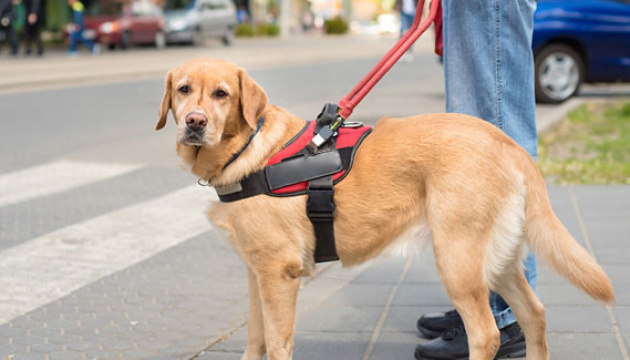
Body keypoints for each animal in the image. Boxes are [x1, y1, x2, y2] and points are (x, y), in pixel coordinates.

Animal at [157, 59, 616, 360]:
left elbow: (277, 343)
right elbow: (257, 341)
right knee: (534, 314)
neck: (247, 149)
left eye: (222, 94)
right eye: (183, 90)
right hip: (497, 260)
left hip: (457, 258)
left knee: (487, 334)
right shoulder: (257, 273)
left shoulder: (278, 273)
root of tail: (507, 142)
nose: (195, 122)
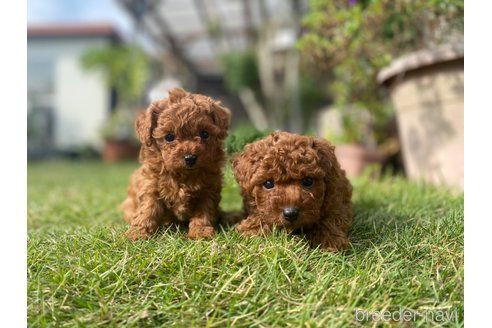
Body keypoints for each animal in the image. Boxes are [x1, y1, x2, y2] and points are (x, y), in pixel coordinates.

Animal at [122, 88, 232, 240]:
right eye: (169, 137)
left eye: (204, 134)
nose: (190, 158)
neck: (183, 174)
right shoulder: (151, 185)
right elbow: (147, 209)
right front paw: (137, 233)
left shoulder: (208, 190)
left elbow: (204, 211)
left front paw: (200, 231)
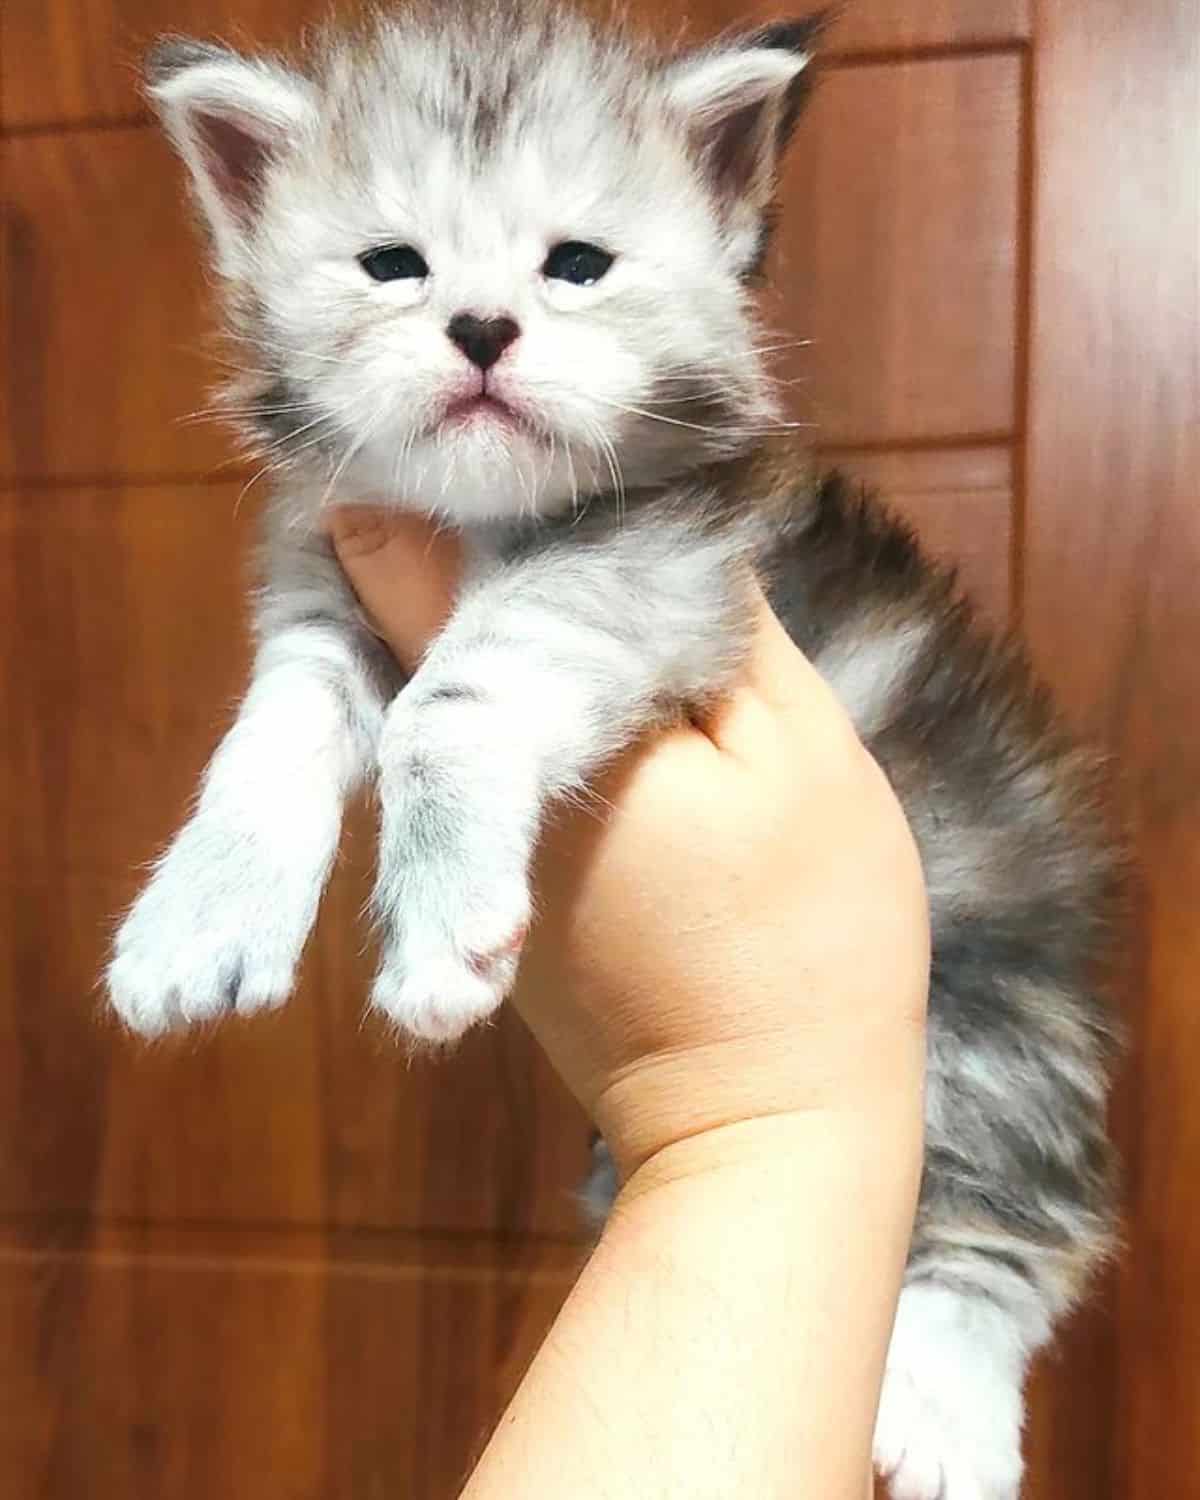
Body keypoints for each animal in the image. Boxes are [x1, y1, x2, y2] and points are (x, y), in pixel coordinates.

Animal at [108, 5, 1122, 1494]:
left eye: (575, 265)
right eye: (393, 265)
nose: (482, 327)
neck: (483, 522)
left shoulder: (657, 568)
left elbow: (456, 697)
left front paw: (438, 926)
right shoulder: (323, 589)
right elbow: (274, 733)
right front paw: (202, 914)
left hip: (991, 1004)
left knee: (1007, 1224)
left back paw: (945, 1405)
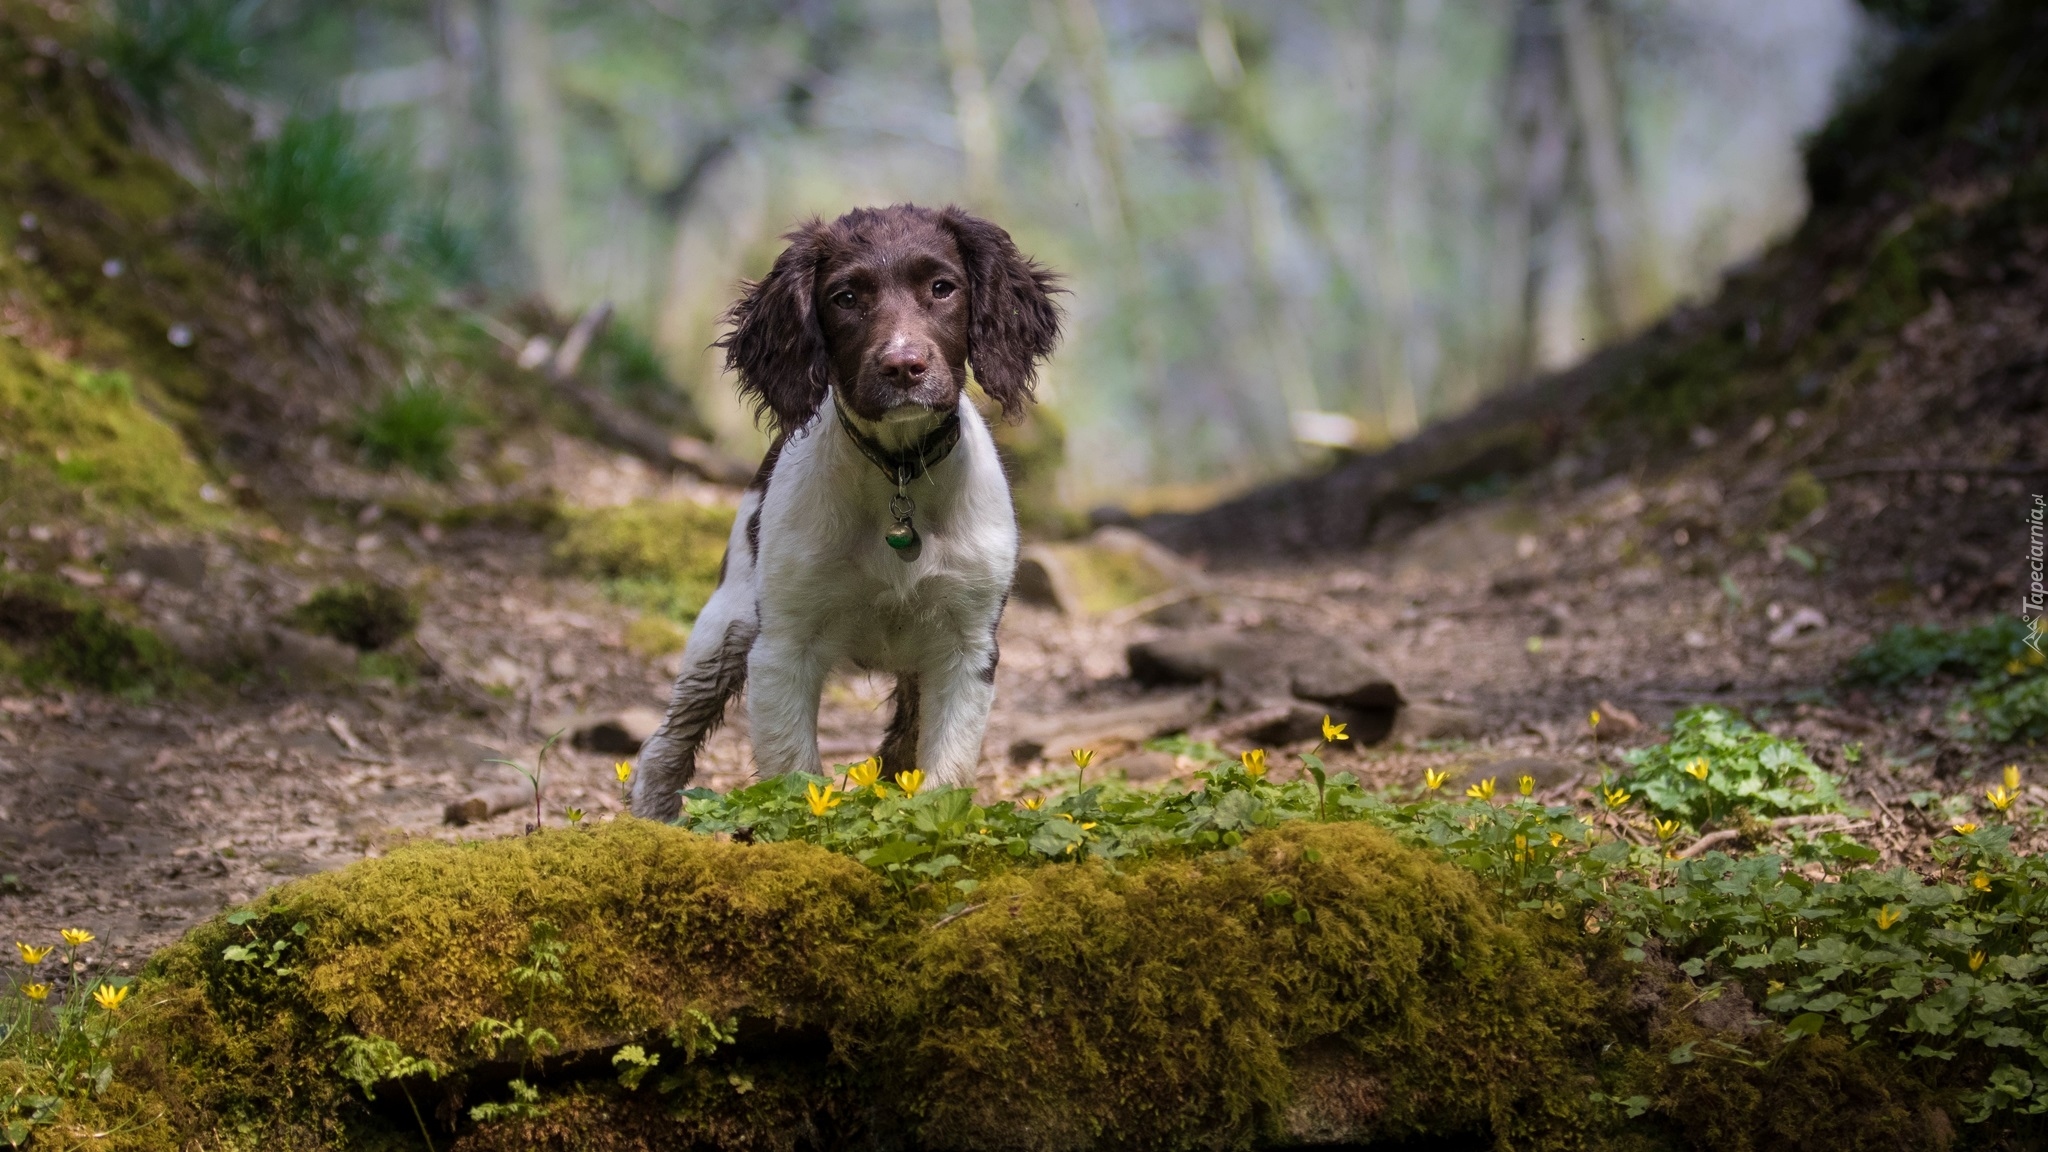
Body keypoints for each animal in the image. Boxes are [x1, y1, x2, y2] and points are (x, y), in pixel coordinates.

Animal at [630, 203, 1064, 815]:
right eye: (845, 298)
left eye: (943, 288)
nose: (904, 365)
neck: (898, 472)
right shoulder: (783, 646)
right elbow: (794, 777)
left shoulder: (968, 647)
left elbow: (944, 776)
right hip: (726, 625)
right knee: (669, 737)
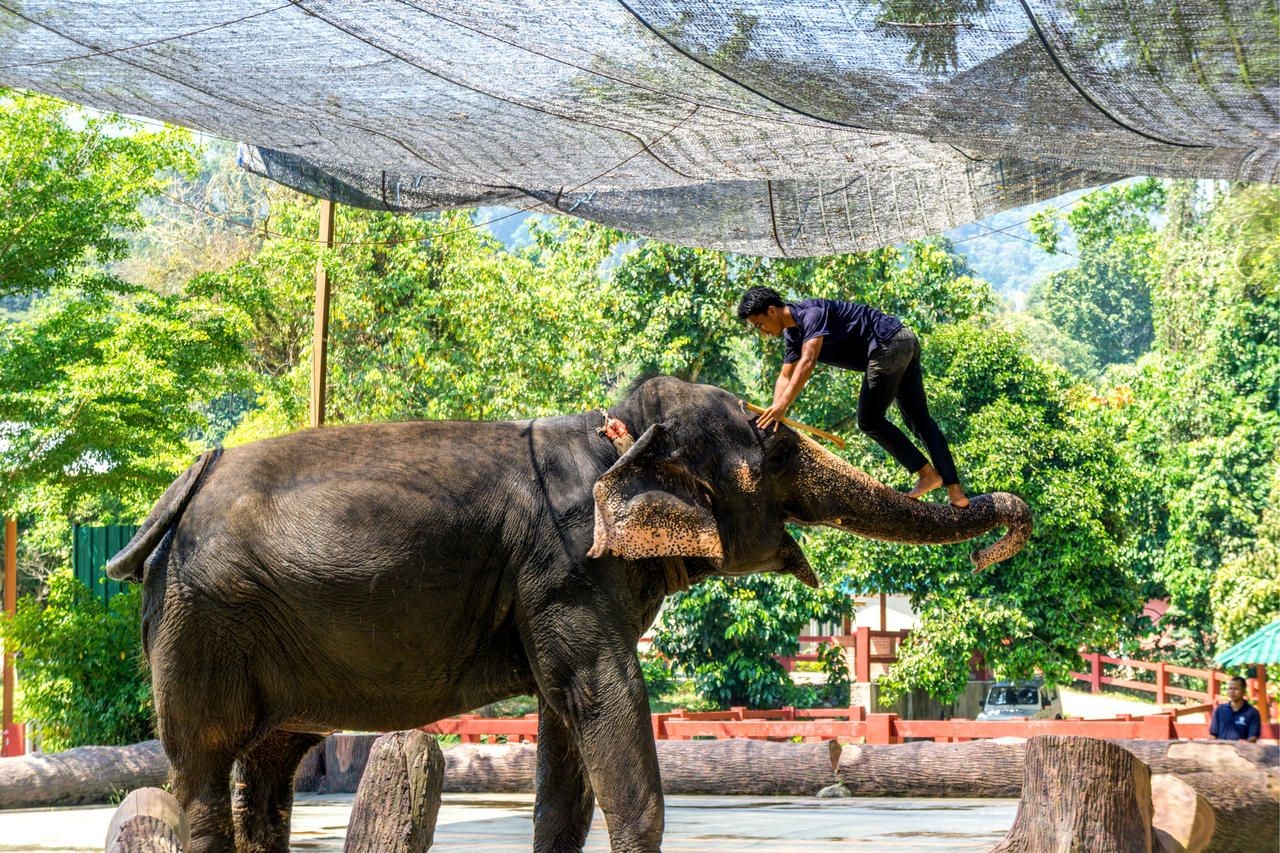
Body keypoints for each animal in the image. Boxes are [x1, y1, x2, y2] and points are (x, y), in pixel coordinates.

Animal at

◇ ◇ ◇ ◇ ◇ ◇ ◇

WHAT YOU NEED TO DO:
The copy should hold only the lines from the one with "left eye: (575, 265)" through the one with "right knee: (669, 737)", exactly as they stand above. Leave out the pictures.

SOLUTION TO THIS TASK:
left eye: (575, 265)
right eye: (393, 265)
nose: (482, 327)
neck: (483, 522)
left shoulder: (657, 568)
left elbow: (456, 697)
left front paw: (438, 926)
right shoulder: (323, 589)
right elbow: (274, 733)
right front paw: (202, 914)
left hip: (991, 1004)
left knee: (1007, 1224)
left back paw: (945, 1405)
Body keypoints for each animal in the image. Boxes are [x1, y1, x2, y2] and points are (x, y), in pixel coordinates.

Animal at [630, 203, 1064, 815]:
right eye: (845, 298)
left eye: (943, 288)
nose: (904, 365)
neck: (898, 472)
right shoulder: (783, 646)
right elbow: (794, 777)
left shoulder: (968, 647)
left elbow: (944, 776)
right hip: (726, 625)
right knee: (669, 737)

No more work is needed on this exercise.